Rifamycin congeners kanglemycins are active against rifampicin-resistant bacteria via a distinct mechanism
Health Knowledge, Attitudes, Practice
© 2018, The Author(s). Rifamycin antibiotics (Rifs) target bacterial RNA polymerases (RNAPs) and are widely used to treat infections including tuberculosis. The utility of these compounds is threatened by the increasing incidence of resistance (RifR). As resistance mechanisms found in clinical settings may also occur in natural environments, here we postulated that bacteria could have evolved to produce rifamycin congeners active against clinically relevant resistance phenotypes.
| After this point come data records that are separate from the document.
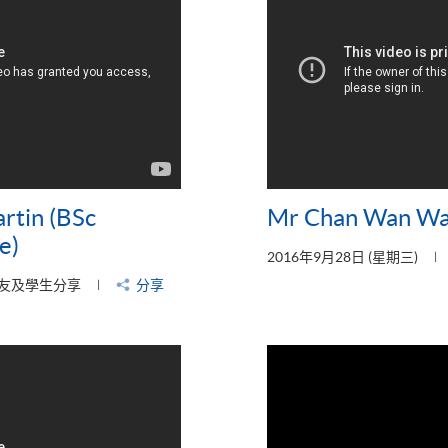
rtin (BSc
Mr Chan Wan Wai
e)
2016年9月28日 (星期三)
友及學生分享
分享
We survey soil metagenomes and identify a tailoring enzyme-rich family of gene clusters encoding biosynthesis of rifamycin congeners (kanglemycins, Kangs) with potent in vivo and in vitro activity against the most common clinically relevant RifRmutations. Our structural and mechanistic analyses reveal the basis for Kang inhibition of RifRRNAP. Unlike Rifs, Kangs function through a mechanism that includes interfering with 5′-initiating substrate binding. Our results suggest that examining soil microbiomes for new analogues of clinically used antibiotics may uncover metabolites capable of circumventing clinically important resistance mechanisms.